Eiermann ist im Dorf seit vielen Jahren als Modelleisenbahnfan bekannt, seinen Garten nennen viele den «Grand Canyon of Möhlin». Immer am letzten Juniwochenende organisiert er jeweils die «Tage der offenen Gartenbahnen», bei schönem Wetter kommen Hunderte Besucher.

An diesem Wochenende ist es nun wieder so weit – und Eiermann ist nicht der Einzige, der seine Eisenbahn vorführt. Insgesamt sechs Sammler und Fans laden dieses Mal zum «Little Trains of Melina»: Arnold Soder, Hans Mohler, Karl Eiermann, Bruno Grub, Thomas Hafner und Markus Ries.

12 Tonnen Gestein im Garten

Zu sehen sind an den sechs Standorten Anlagen der Rhätischen Bahn und der amerikanischen Eisenbahn. Alleine in Eiermanns Garten sind mehr als 220 Meter Geleise verlegt, über 30 Lokomotiven ziehen Zugkompositionen hin und her, die Landschaft besteht unter anderem aus 12 Tonnen Gestein. «Angefangen habe ich 1984. Seither wächst die Anlage immer weiter», sagt Eiermann mit einem Lachen. 

Eiermann war schon früh fasziniert von der imposanten Technik. Als Schüler hielt er einst einen Vortrag über die Geschichte der amerikanischen Eisenbahn.

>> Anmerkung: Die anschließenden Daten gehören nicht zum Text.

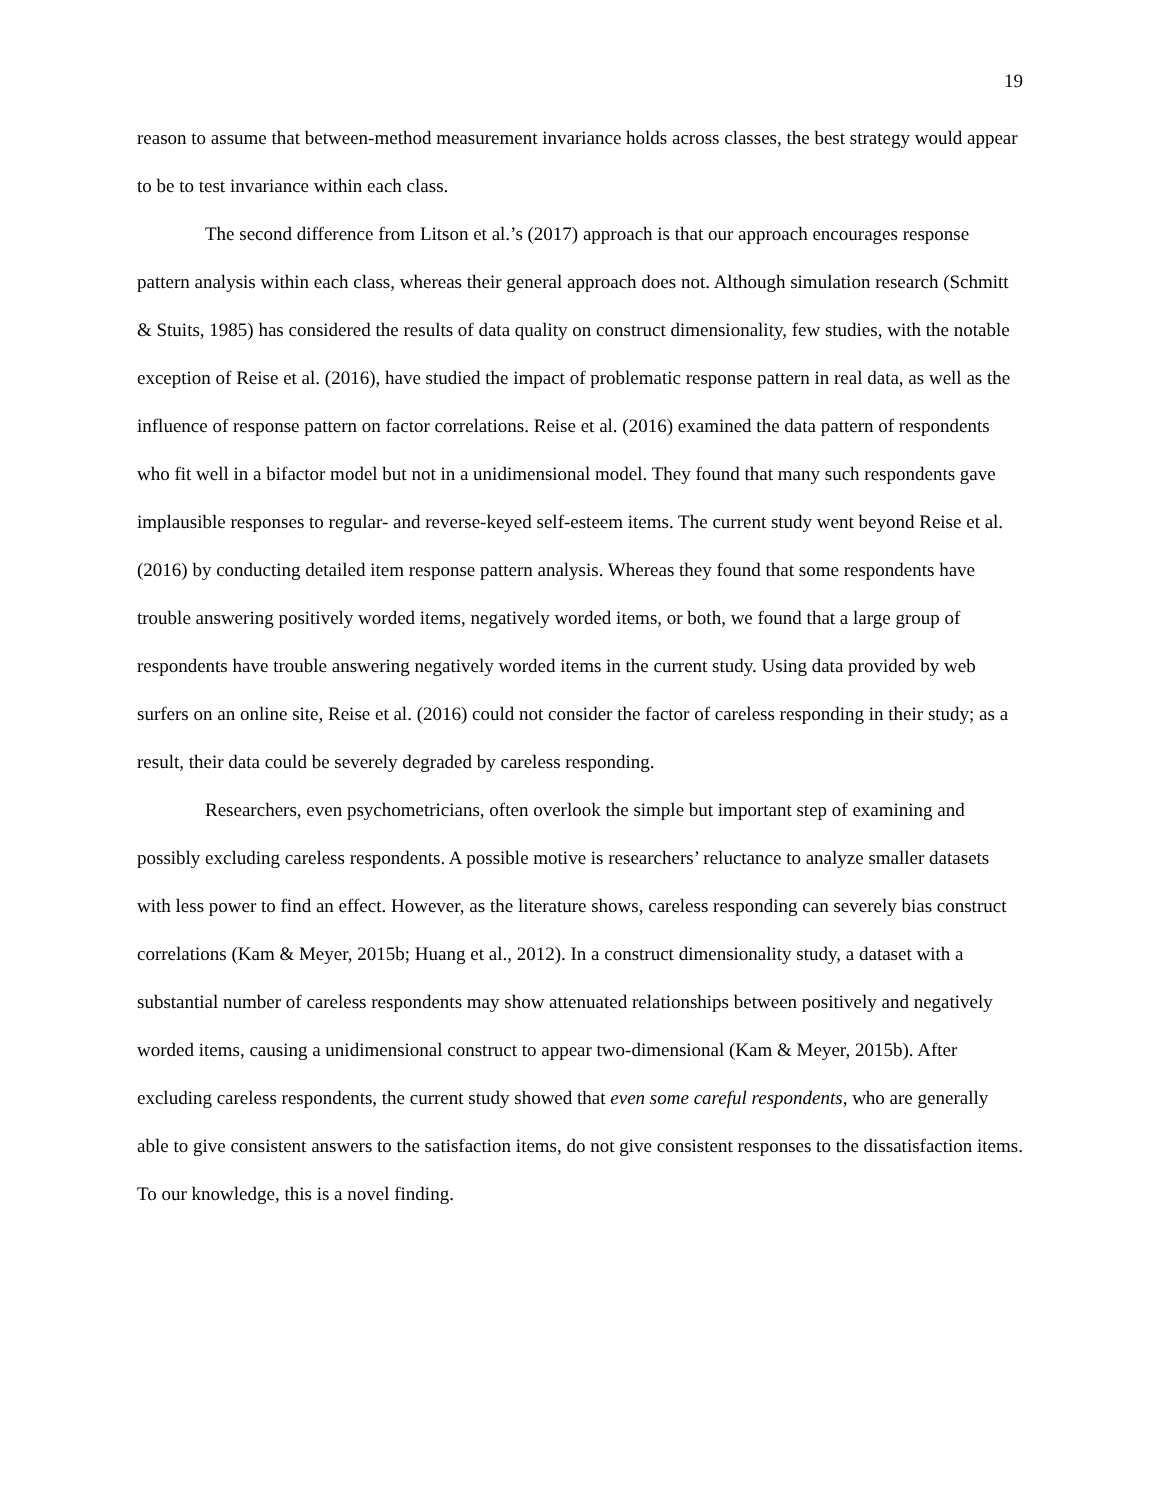19
reason to assume that between-method measurement invariance holds across classes, the best strategy would appear to be to test invariance within each class.
The second difference from Litson et al.’s (2017) approach is that our approach encourages response pattern analysis within each class, whereas their general approach does not. Although simulation research (Schmitt & Stuits, 1985) has considered the results of data quality on construct dimensionality, few studies, with the notable exception of Reise et al. (2016), have studied the impact of problematic response pattern in real data, as well as the influence of response pattern on factor correlations. Reise et al. (2016) examined the data pattern of respondents who fit well in a bifactor model but not in a unidimensional model. They found that many such respondents gave implausible responses to regular- and reverse-keyed self-esteem items. The current study went beyond Reise et al. (2016) by conducting detailed item response pattern analysis. Whereas they found that some respondents have trouble answering positively worded items, negatively worded items, or both, we found that a large group of respondents have trouble answering negatively worded items in the current study. Using data provided by web surfers on an online site, Reise et al. (2016) could not consider the factor of careless responding in their study; as a result, their data could be severely degraded by careless responding.
Researchers, even psychometricians, often overlook the simple but important step of examining and possibly excluding careless respondents. A possible motive is researchers’ reluctance to analyze smaller datasets with less power to find an effect. However, as the literature shows, careless responding can severely bias construct correlations (Kam & Meyer, 2015b; Huang et al., 2012). In a construct dimensionality study, a dataset with a substantial number of careless respondents may show attenuated relationships between positively and negatively worded items, causing a unidimensional construct to appear two-dimensional (Kam & Meyer, 2015b). After excluding careless respondents, the current study showed that even some careful respondents, who are generally able to give consistent answers to the satisfaction items, do not give consistent responses to the dissatisfaction items. To our knowledge, this is a novel finding.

Er erhielt dafür nicht nur die Bestnote – sondern vom Chef auch eine Reproduktion eines Plakats aus der Eröffnungszeit der «Union Pacific». Dieses hängt noch immer an der Wand. Eiermanns Begeisterung für Züge hat seither nie mehr nachgelassen.

Bruno Grub, Arnold Soder und Karl Eiermann (v.l.) sind leidenschaftliche Sammler und Bastler.

Bruno Grub, Arnold Soder und Karl Eiermann (v.l.) sind leidenschaftliche Sammler und Bastler.

Bei den anderen Ausstellern ist die Sammlung zwar noch etwas beschaulicher, die Begeisterung aber ist mindestens gleich gross. «Die Eisenbahnen haben mich schon immer fasziniert», sagt etwa Arnold Soder und erzählt, wie er als Junge auf den Friedhof rannte, wenn er in der Ferne einen Zug hörte – weil er von dort aus bis zum Bahnhof in Möhlin sehen konnte.

In einer anderen Welt

In Sachen Gartenbahn hat aber jeder seine eigenen Vorlieben. Bei Bruno Grub etwa fahren keine amerikanischen Züge durch die Landschaft sondern Kompositionen der Rhätischen Bahn. Trotzdem verbindet das Hobby die Eisenbahn-Fans – und ihre Familien. «Ohne ihre Unterstützung wäre das alles nicht möglich», sagt Grub.

Für die Sammler ist das Hobby eine Abwechslung zum Alltag, ein Weg, für einen Moment in eine andere Welt abzutauchen. «Chnüpperle» nennen sie das, wenn sie an ihren Anlagen werkeln. «Da kriegt man den Kopf frei», sagt Grub. Ebenso schön sei es aber auch, sich mit anderen Fans zu treffen, Erfahrungen auszutauschen, Tipps zu geben – oder einfach zu fachsimpeln, ergänzt Soder. Gelegenheit dazu bietet sich am Wochenende bestimmt.